Testing Your Child For Food Allergies

Allergies pose a significant threat to many people. Within the US, one in every 13 children, under the age of 18, has a food allergy. An allergic reaction can range from a minor itchy throat to something as significant as anaphylaxis. For this reason, parents of children who have experienced an allergic reaction in the past should consider allergy testing to be an important step to keep their children safe.

Allergy Testing

Testing for food allergies is generally accomplished by a skin test, blood test or a combination of the two. Typically, testing begins with a skin test. If a positive result is received, this is generally followed with a blood test.

Skin Test

A scratch test is commonly used as a skin test for children. With this method, the doctor makes a very small incision, or scratch, on the skin. A liquid extracted sample of a food is then dropped on the area of scratched skin.

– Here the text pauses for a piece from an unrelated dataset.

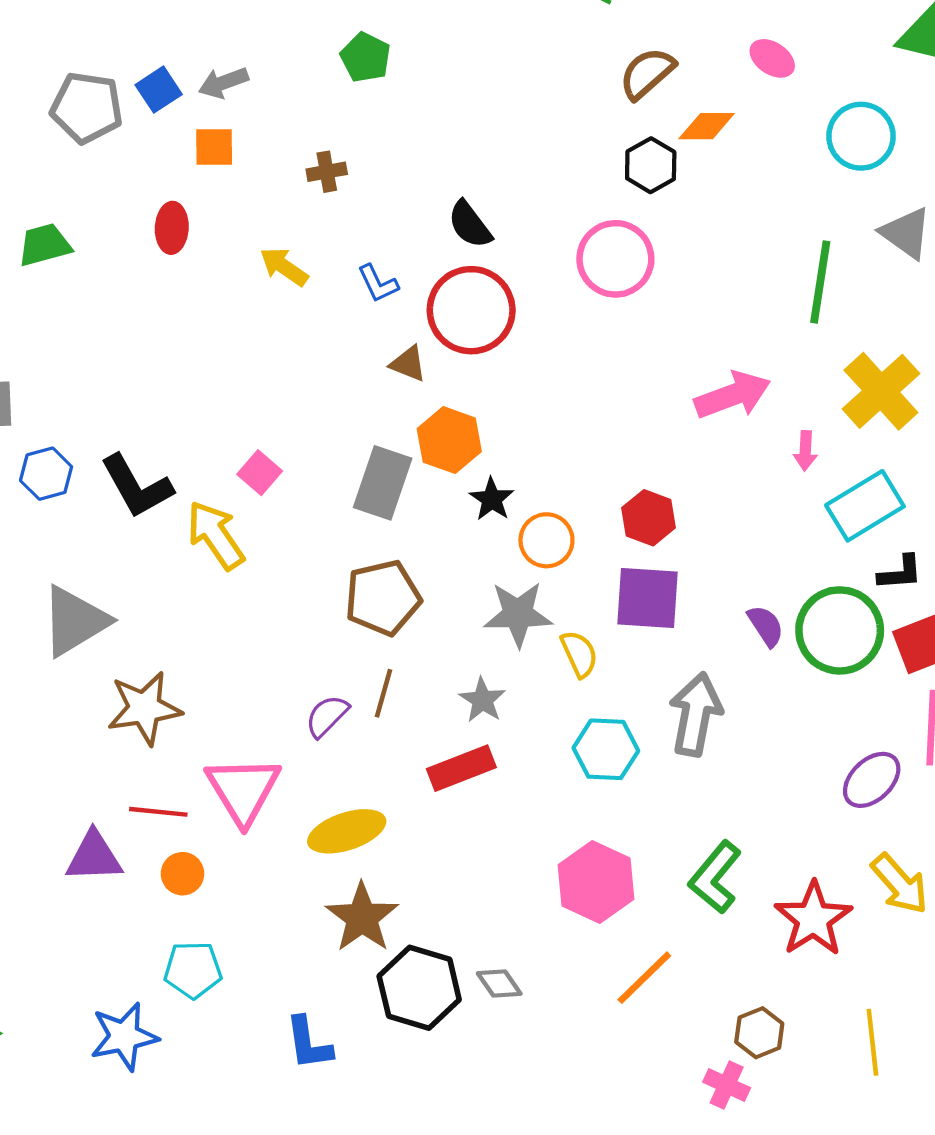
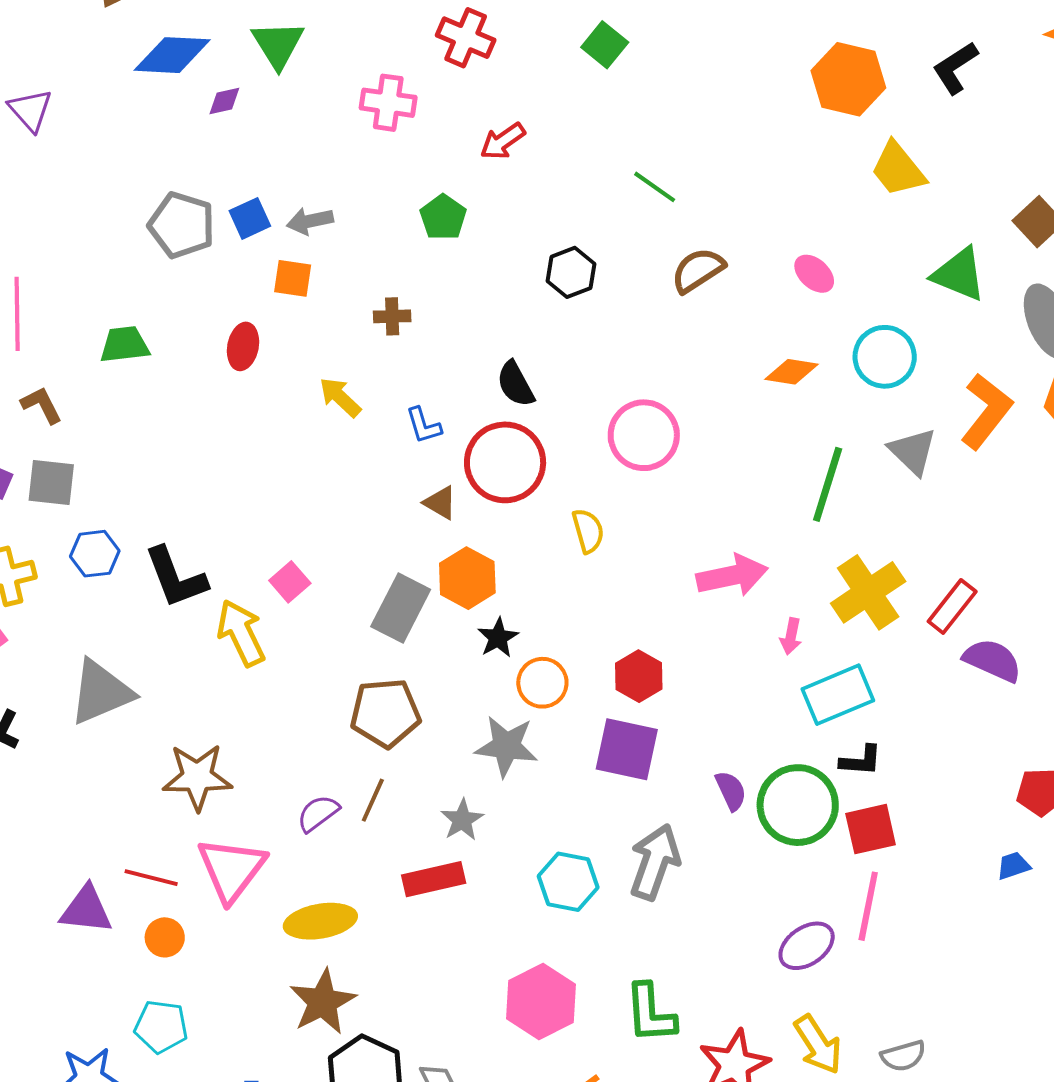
orange diamond: (707, 126) -> (791, 372), moved
black hexagon: (651, 165) -> (571, 272), moved
yellow semicircle: (579, 654) -> (588, 531), moved
brown star: (144, 708) -> (197, 777), moved
green L-shape: (715, 877) -> (650, 1013), turned -52

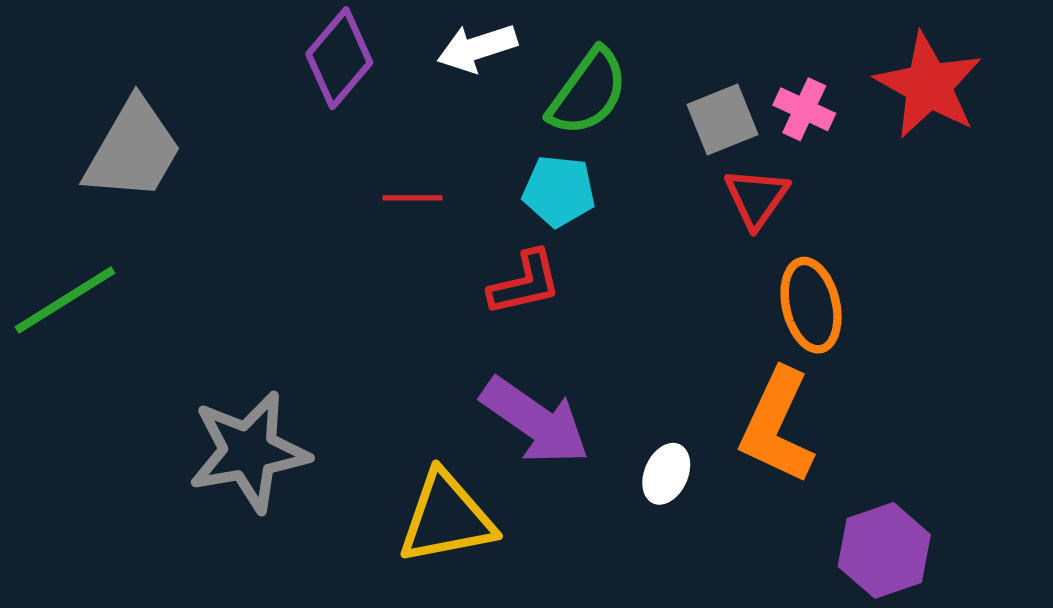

The child is then typically asked to sit in the office for several minutes to determine if the liquid extraction causes some form of reaction on their skin, such as turning red or forming raised spots, indicating the need for a blood test. If the child is suspected of having more than one food allergy, this test is generally repeated.

Blood Test

The only way to accurately confirm the presence of a food allergy is to have your child's blood tested. For this test, the doctor will collect a small sample of your child's blood. This sample is then sent off to a laboratory where its IgE levels are tested for antibodies for the foods in question. If antibodies are detected, this serves as a confirmation that the child is in fact allergic to the specific food.

Don't Panic

While food allergies are a widespread problem, there's no need to panic. You generally don't need to have your child tested unless they have experienced a reaction before. For most children, allergy testing can be both an uncomfortable and frightening experience. There is no need to subject your child to this type of situation unnecessarily. If you're concerned, it's best to speak with your child's primary physician beforehand, to determine if allergy testing is something you need to consider.